В следующую секунду он выбрался из «Чайки», а на порыв своих прикрепленных последовать за ним, остановил их легким взмахом руки. После чего неспешным шагом подошел к старику.
— Доброго дня вам, отец, — обратился генсек к старцу. — Куда путь держите?
— Неисповедимы пути Господни, сын мой, — ответил старик, не меняя позы. — Мой путь мне известен, а вот знаешь ли ты свой?
— Не знаю, отец, расскажите, если знаете.
— Видишь солнце, которое клонится к закату? — спросил старик, указывая кривым пальцем в небо. — Так и твой путь уже на излете. Он мог быть длиннее, но ты из тысячи возможных решений выбрал самое неверное.
— Какое же, отец?
— Ты разбудил ветер с Востока, который очень скоро сметет тебя с ладони Господней. А те, кого ты выбрал своими учениками, окажутся недостойными этого звания.
— И ничего нельзя изменить?
— Можно, если тебе удастся повернуть реки вспять и путь солнца на небе. Тебе это по силам?
— Нет, отец.
— Значит, оставь все, как есть. Ты уже заглянул в вечность и оставил свой след на ладони Господней.
— Спасибо, отец, я все понял, — и Андропов почтительно склонил голову перед стариком.

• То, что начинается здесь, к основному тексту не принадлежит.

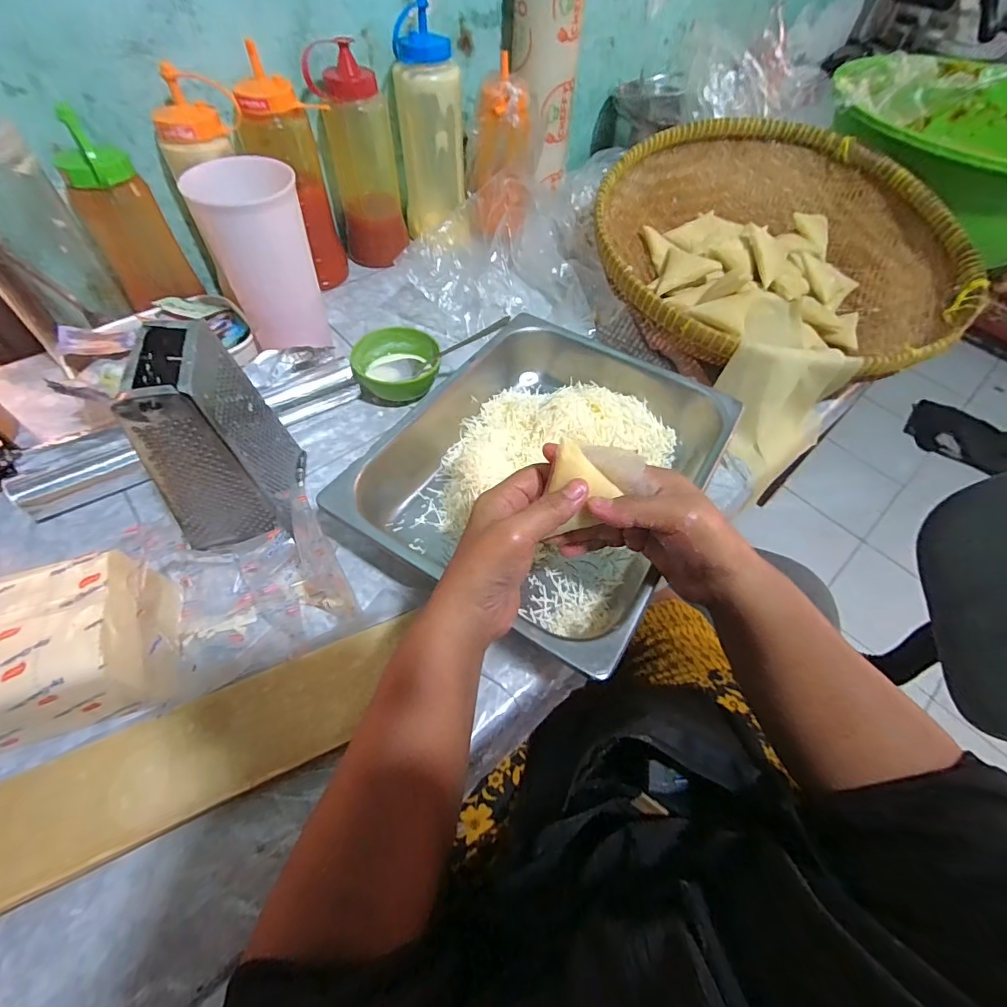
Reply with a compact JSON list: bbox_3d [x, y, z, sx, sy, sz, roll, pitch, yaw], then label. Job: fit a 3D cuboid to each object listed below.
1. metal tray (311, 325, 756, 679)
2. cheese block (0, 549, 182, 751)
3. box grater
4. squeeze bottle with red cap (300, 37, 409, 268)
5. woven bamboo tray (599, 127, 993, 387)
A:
[{"bbox_3d":[0.043,-0.036,0.441,0.263,0.070,0.320,32,60,17],"label":"metal tray"},{"bbox_3d":[-0.307,0.102,0.312,0.144,0.075,0.100,-15,58,-13],"label":"cheese block"},{"bbox_3d":[-0.222,-0.051,0.369,0.076,0.160,0.100,-5,57,-7],"label":"box grater"},{"bbox_3d":[-0.176,-0.425,0.597,0.086,0.204,0.078,-6,57,-7],"label":"squeeze bottle with red cap"},{"bbox_3d":[0.334,-0.320,0.596,0.438,0.119,0.418,9,56,2],"label":"woven bamboo tray"}]

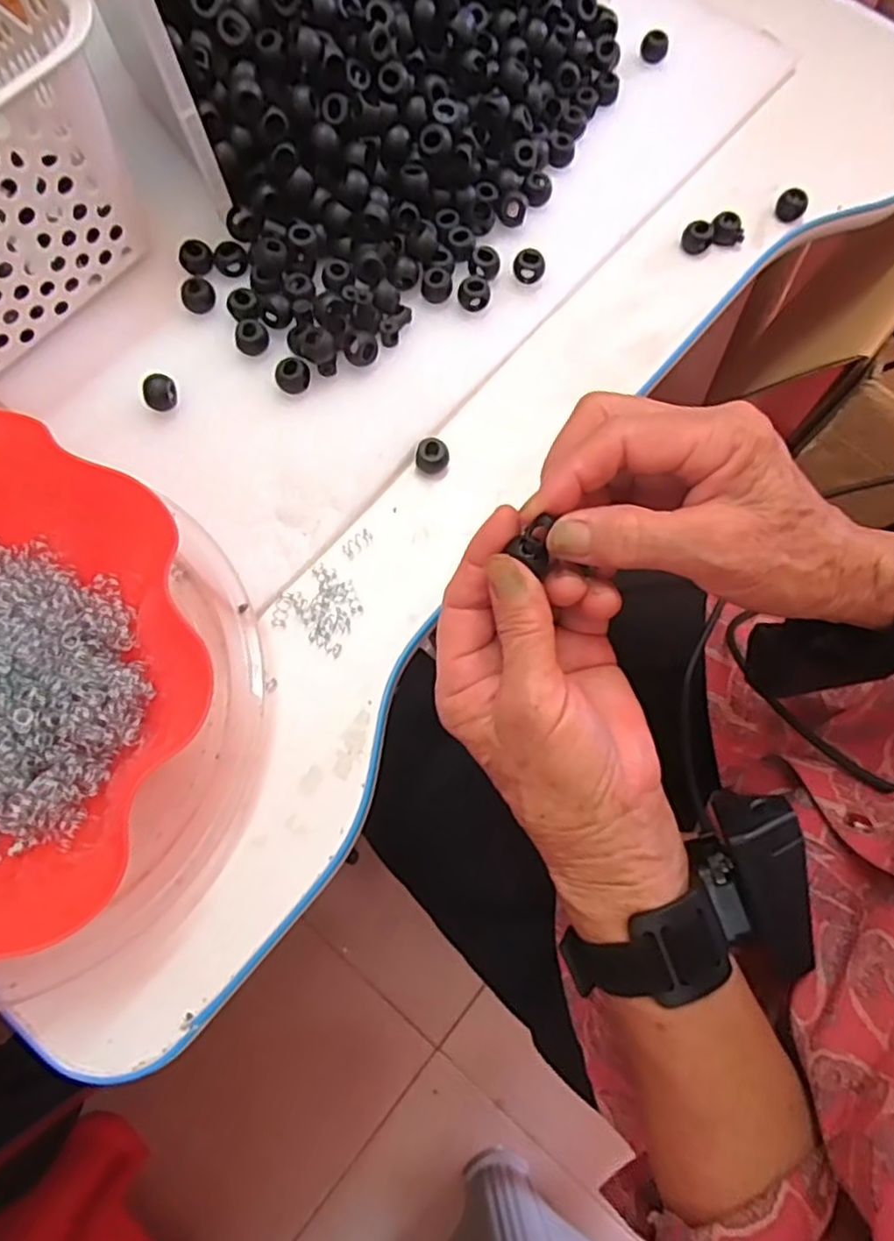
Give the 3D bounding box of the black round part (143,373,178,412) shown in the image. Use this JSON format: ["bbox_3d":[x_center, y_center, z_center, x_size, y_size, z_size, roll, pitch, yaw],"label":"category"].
[{"bbox_3d":[-0.145,-0.115,0.348,0.013,0.014,0.014,1,72,-2],"label":"black round part"}]

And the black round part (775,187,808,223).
[{"bbox_3d":[0.212,-0.255,0.420,0.017,0.013,0.016,1,72,-2],"label":"black round part"}]

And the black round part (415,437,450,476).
[{"bbox_3d":[-0.007,-0.085,0.356,0.017,0.012,0.016,1,72,-2],"label":"black round part"}]

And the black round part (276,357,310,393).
[{"bbox_3d":[-0.080,-0.127,0.357,0.016,0.011,0.015,1,72,-2],"label":"black round part"}]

Все, что ему надо было узнать, он узнал.
Правительственная «Чайка» мчалась по бетонному шоссе мимо бескрайних хлопковых полей. Рашидов сидел на заднем сиденье у окна и, погруженный в свои мысли, молча наблюдал за вечерним пейзажем. Как вдруг на одном из поворотов, когда автомобиль сбавил скорость, его взгляд выхватил, сиротливо стоявшего на обочине дороги седого старика в поношенном стеганом халате. Он стоял, опершись обеими руками на кривой посох и выглядел так, как будто только что сошел с полотна древнего живописца. На какое-то мгновение взгляд Рашидова встретился с взглядом старика, и будто молния пронзила сознание первого секретаря.
— Николай, останови машину, — попросил Рашидов водителя и тут же добавил, обращаясь к охраннику, сидевшему на переднем сиденье: — Садулложон, останься на месте.

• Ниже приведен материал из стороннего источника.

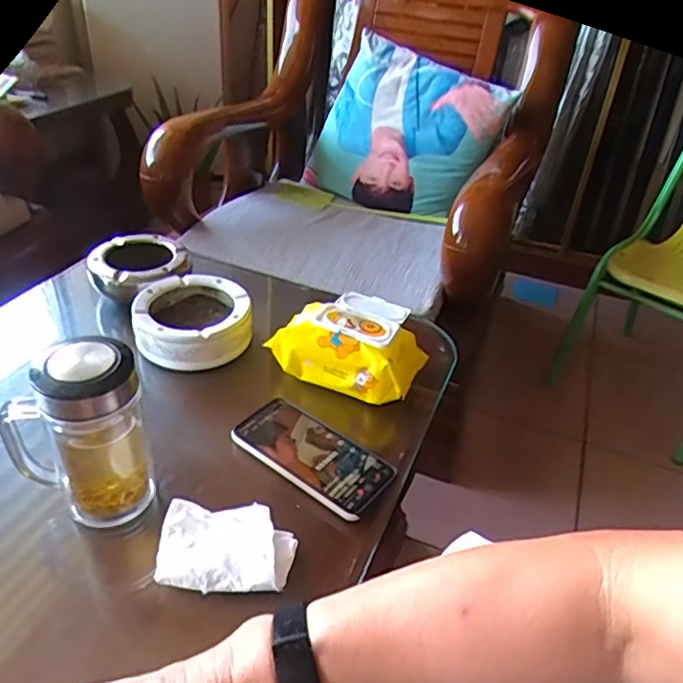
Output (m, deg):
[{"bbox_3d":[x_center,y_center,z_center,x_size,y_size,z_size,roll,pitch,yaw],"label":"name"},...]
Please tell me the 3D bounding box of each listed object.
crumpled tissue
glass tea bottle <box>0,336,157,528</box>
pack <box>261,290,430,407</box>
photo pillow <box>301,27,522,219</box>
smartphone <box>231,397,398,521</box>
[{"bbox_3d":[-0.096,0.173,0.505,0.109,0.036,0.070,4,36,-2],"label":"crumpled tissue"},{"bbox_3d":[-0.219,0.078,0.513,0.097,0.181,0.082,-8,38,-18],"label":"glass tea bottle"},{"bbox_3d":[0.019,-0.007,0.721,0.161,0.064,0.134,16,37,15],"label":"pack"},{"bbox_3d":[0.146,-0.477,1.385,0.406,0.362,0.089,27,14,14],"label":"photo pillow"},{"bbox_3d":[-0.030,0.113,0.611,0.166,0.007,0.078,27,45,29],"label":"smartphone"}]

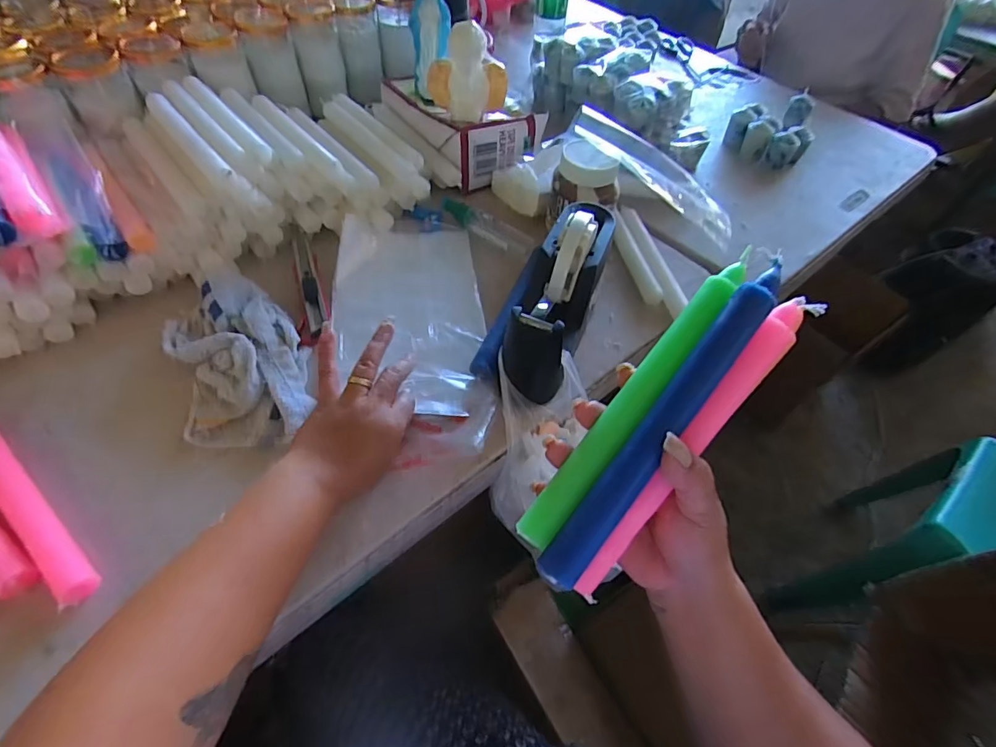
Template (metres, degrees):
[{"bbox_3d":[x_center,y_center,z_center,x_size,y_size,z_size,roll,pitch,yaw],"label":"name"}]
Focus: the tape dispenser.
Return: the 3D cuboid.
[{"bbox_3d":[0.055,-0.080,0.450,0.069,0.127,0.186,18,54,10],"label":"tape dispenser"}]

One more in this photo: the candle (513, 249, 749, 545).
[{"bbox_3d":[0.082,0.010,0.279,0.023,0.016,0.209,36,82,21],"label":"candle"}]

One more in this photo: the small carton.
[{"bbox_3d":[-0.065,-0.362,0.684,0.147,0.068,0.248,-31,61,-24],"label":"small carton"}]

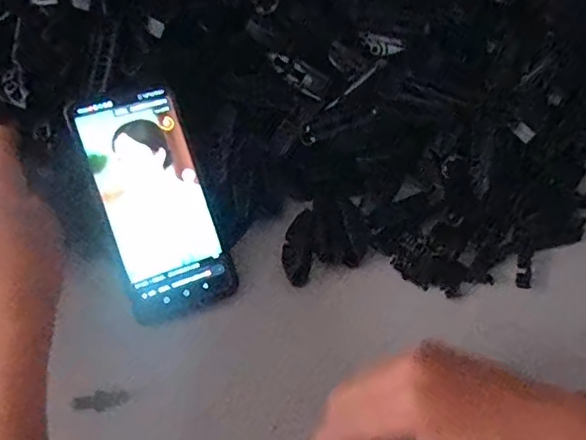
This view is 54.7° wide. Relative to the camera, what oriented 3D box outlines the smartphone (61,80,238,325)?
[{"bbox_3d":[-0.107,-0.015,0.426,0.079,0.014,0.172,-21,92,-20],"label":"smartphone"}]

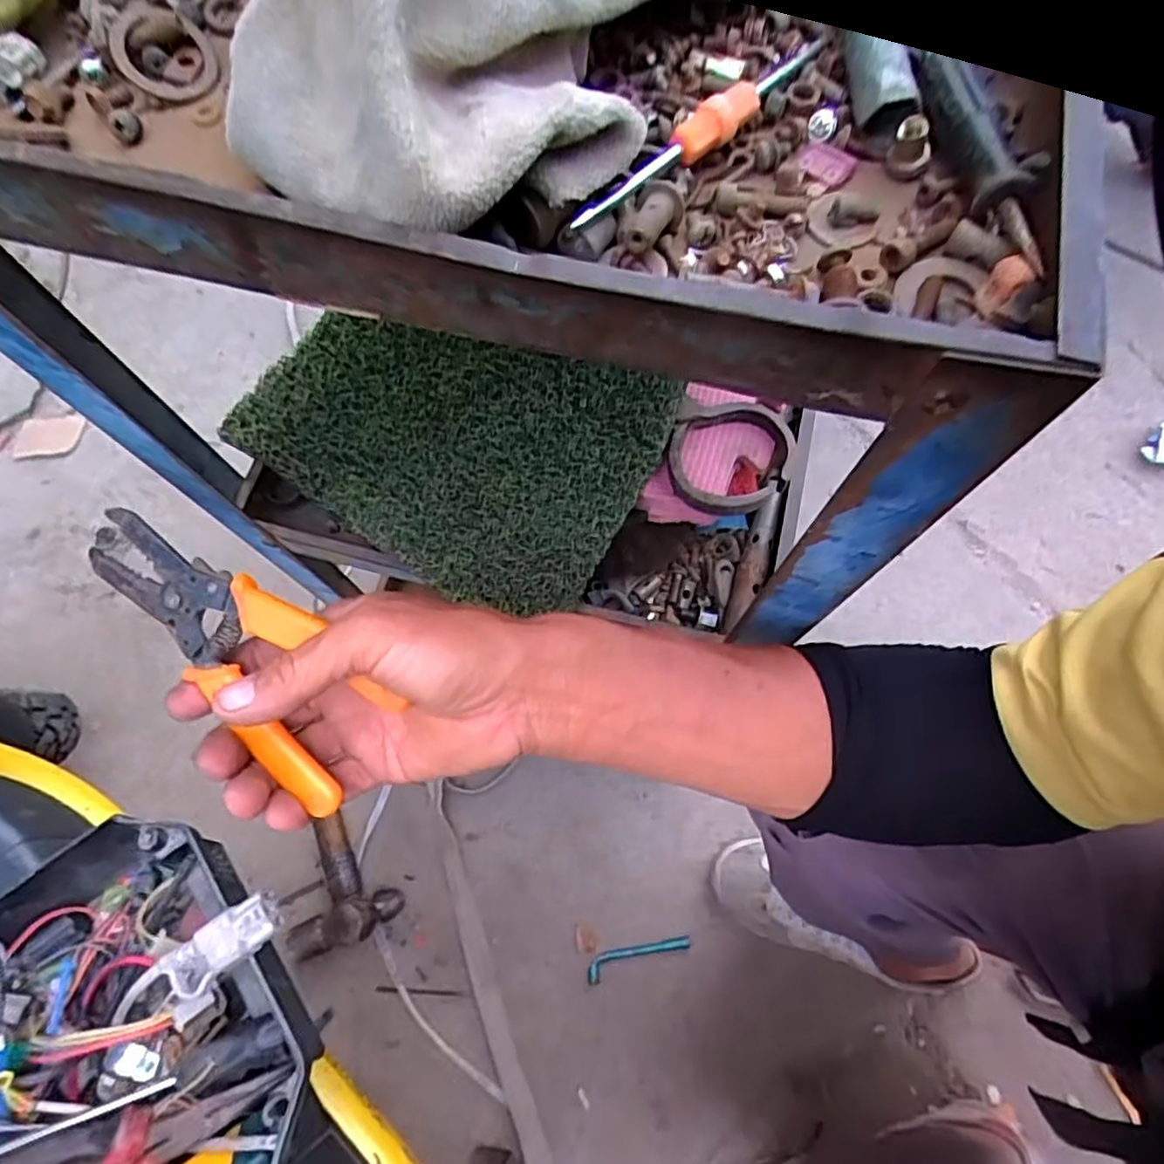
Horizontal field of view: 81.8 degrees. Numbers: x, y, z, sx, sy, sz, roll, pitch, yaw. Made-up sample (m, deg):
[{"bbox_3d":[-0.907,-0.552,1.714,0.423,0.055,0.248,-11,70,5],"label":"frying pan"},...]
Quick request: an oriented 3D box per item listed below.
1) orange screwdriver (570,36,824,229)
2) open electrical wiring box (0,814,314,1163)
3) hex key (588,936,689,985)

В следующую секунду Рашидов выбрался из «Чайки» и неспешным шагом подошел к старику.
— Салам аллейкум, ота, — обратился первый секретарь к старцу. — Куда путь держите?
— Неисповедимы пути Всевышнего, сын мой, — ответил старик, не меняя позы. — Мой путь мне известен, а вот знаешь ли ты свой?
— Не знаю, ота, подскажите, если знаете.